Eric Holder’s now-infamous observation that America is a “nation of cowards” when it comes to matters of race, which as Attorney General he acted on by dismissing an open and shut case of voter intimidation against the New Black Panthers, is now part of the public record. So is his arrogant and profane dismissal of lawmakers who justifiably held his feet to the fire over Fast and Furious.
While Holder’s belated departure from his job as top cop provides the nation with a chance for a cleansing breath, a report at American Thinker suggests it is unwise to inhale too deeply in the event Loretta Lynch is confirmed as the next AG. While her competence as head of the Justice Department won’t be known until she assumes that high government post, in one regard she is Holder redux.

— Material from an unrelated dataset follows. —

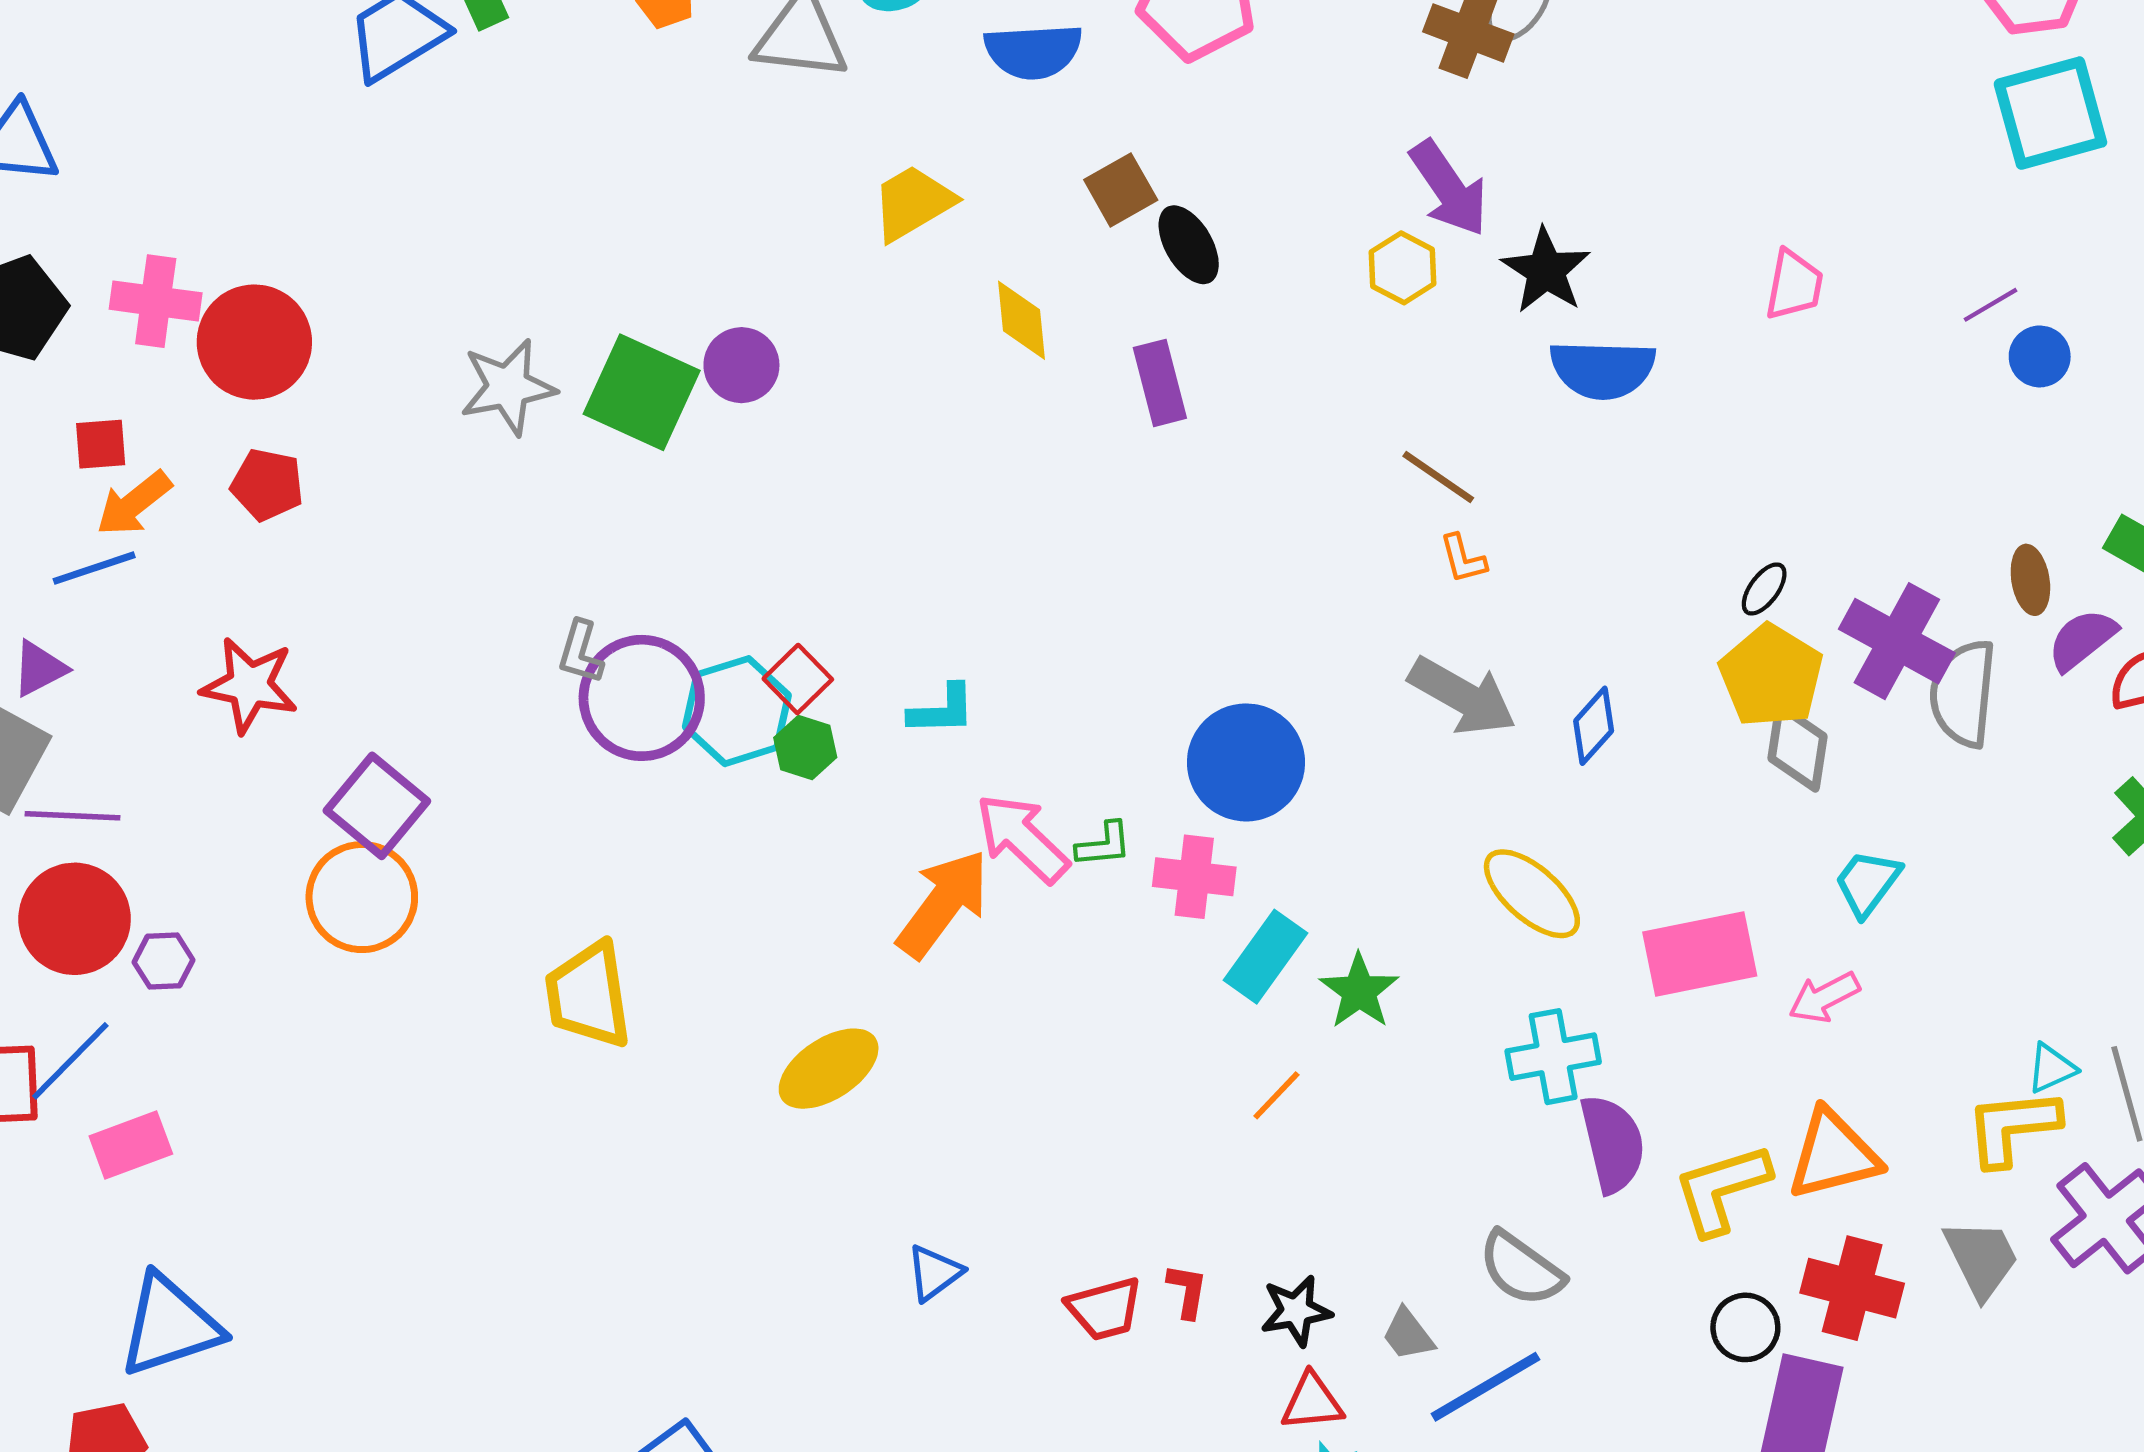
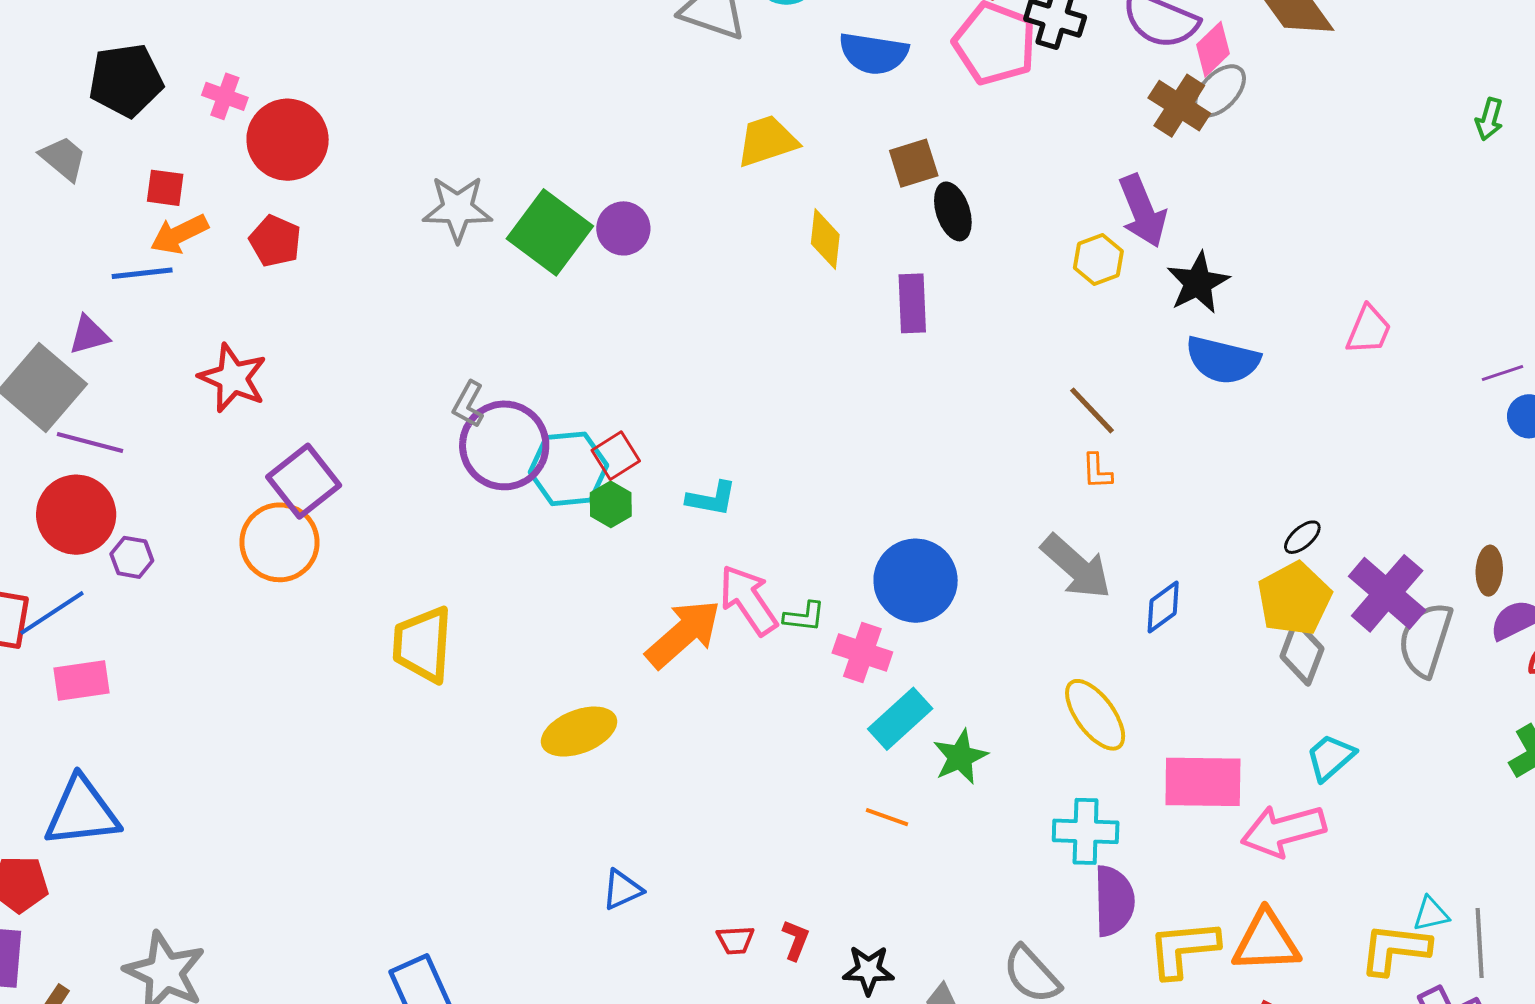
pink cross: (156, 301) -> (225, 96), size x0.7
pink arrow: (1824, 997) -> (1283, 831), size x1.6
orange line: (1276, 1095) -> (887, 817), turned 54
red trapezoid: (1105, 1309) -> (735, 940), size x0.7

The article’s author, M. Catharine Evans, notes that Lynch, in a speech last year at the Martin Luther King Center in Long Beach, N.Y., vowed to continue Holder’s work opposing voter ID laws. This should be viewed as a canary-in-the-coal-mine moment for the Senate in its confirmation hearing. Despite repeated denials from as high up as the White House that voter fraud exists, evidence that it does and that it is a major problem is overwhelming. See here, here, and here. The lie has been put to the claim, moreover, that voter IDs disenfranchise minorities by no less an authority than the NAACP. For a rally in North Carolina against voter ID laws, the civil rights organization required that attendees provide (wait for it) a photo ID!
As for Lynch, Evans writes that she asked the audience at one point, “What is it that makes you feel oppressed?” then asked, “Is it the prison of racism?” An awareness of and attempt to beat back the scourge of bigotry in all its forms is a laudable ambition for a U.S. Attorney General. But subscribing to the view that the nation is still in the era of Jim Crow is to ignore history.